GIVEN INFORMATION:
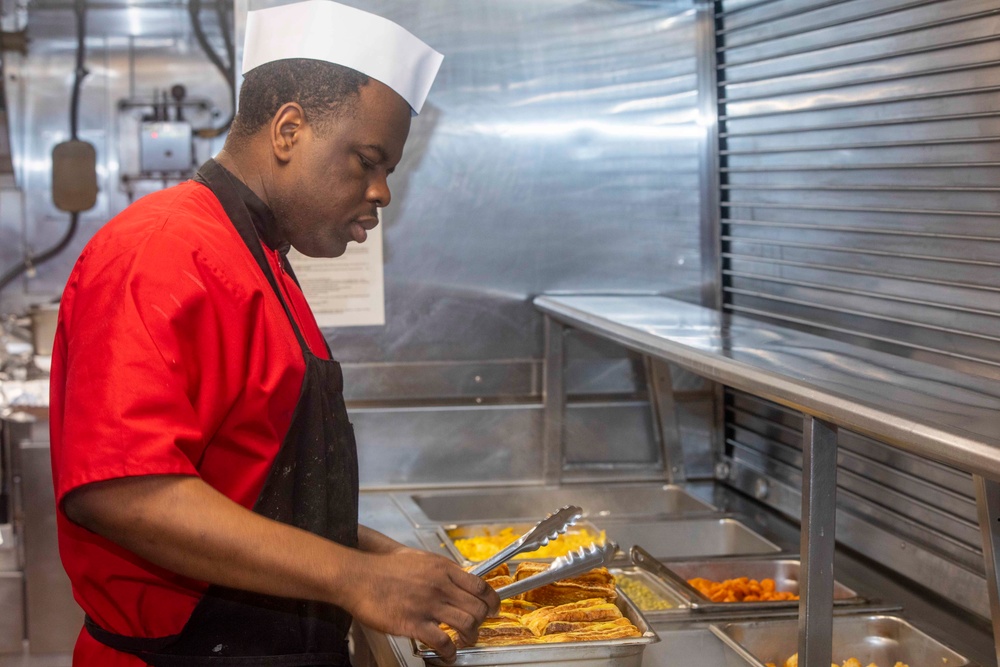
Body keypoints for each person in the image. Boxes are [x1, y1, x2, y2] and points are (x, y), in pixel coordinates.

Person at [48, 1, 498, 665]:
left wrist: (376, 553)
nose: (381, 192)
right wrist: (358, 577)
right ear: (289, 129)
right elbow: (124, 491)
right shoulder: (163, 248)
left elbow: (246, 488)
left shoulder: (260, 260)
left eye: (389, 171)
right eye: (367, 160)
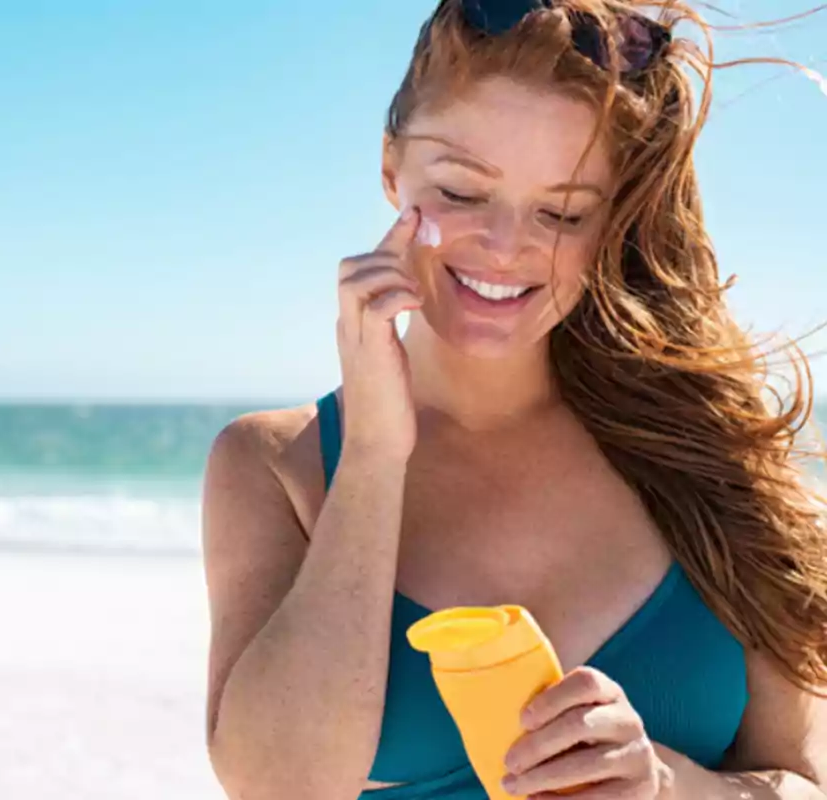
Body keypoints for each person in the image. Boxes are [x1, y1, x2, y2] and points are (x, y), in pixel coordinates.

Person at [199, 1, 827, 799]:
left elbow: (806, 782)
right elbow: (281, 787)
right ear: (392, 168)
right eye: (461, 192)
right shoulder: (275, 466)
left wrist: (668, 786)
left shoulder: (718, 458)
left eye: (561, 212)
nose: (505, 247)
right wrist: (373, 459)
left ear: (612, 221)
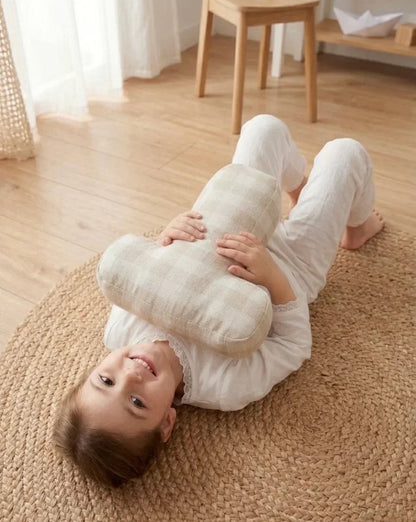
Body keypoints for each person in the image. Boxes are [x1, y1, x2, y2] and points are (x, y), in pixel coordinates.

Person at [53, 115, 385, 487]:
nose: (130, 376)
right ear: (166, 422)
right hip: (292, 267)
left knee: (263, 128)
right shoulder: (225, 386)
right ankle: (358, 226)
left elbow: (147, 267)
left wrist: (167, 236)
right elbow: (294, 346)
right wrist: (273, 277)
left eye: (105, 380)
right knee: (345, 154)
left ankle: (298, 189)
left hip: (235, 218)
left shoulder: (121, 327)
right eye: (137, 403)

ACTIVITY: Repeat, with no pictures, every line from the top of the entries above through the line that has "right eye: (367, 160)", keeping each one exact.

WRITTEN RESPONSE:
Body keypoints for each person in the image. Boxes are [x1, y1, x2, y2] and points are (x, y), in pixel coordinates.

Person at [48, 1, 498, 665]:
left wrist: (376, 553)
nose: (381, 192)
right wrist: (358, 577)
right ear: (289, 129)
right elbow: (124, 491)
right shoulder: (163, 248)
left elbow: (246, 488)
left shoulder: (260, 260)
left eye: (389, 171)
right eye: (367, 160)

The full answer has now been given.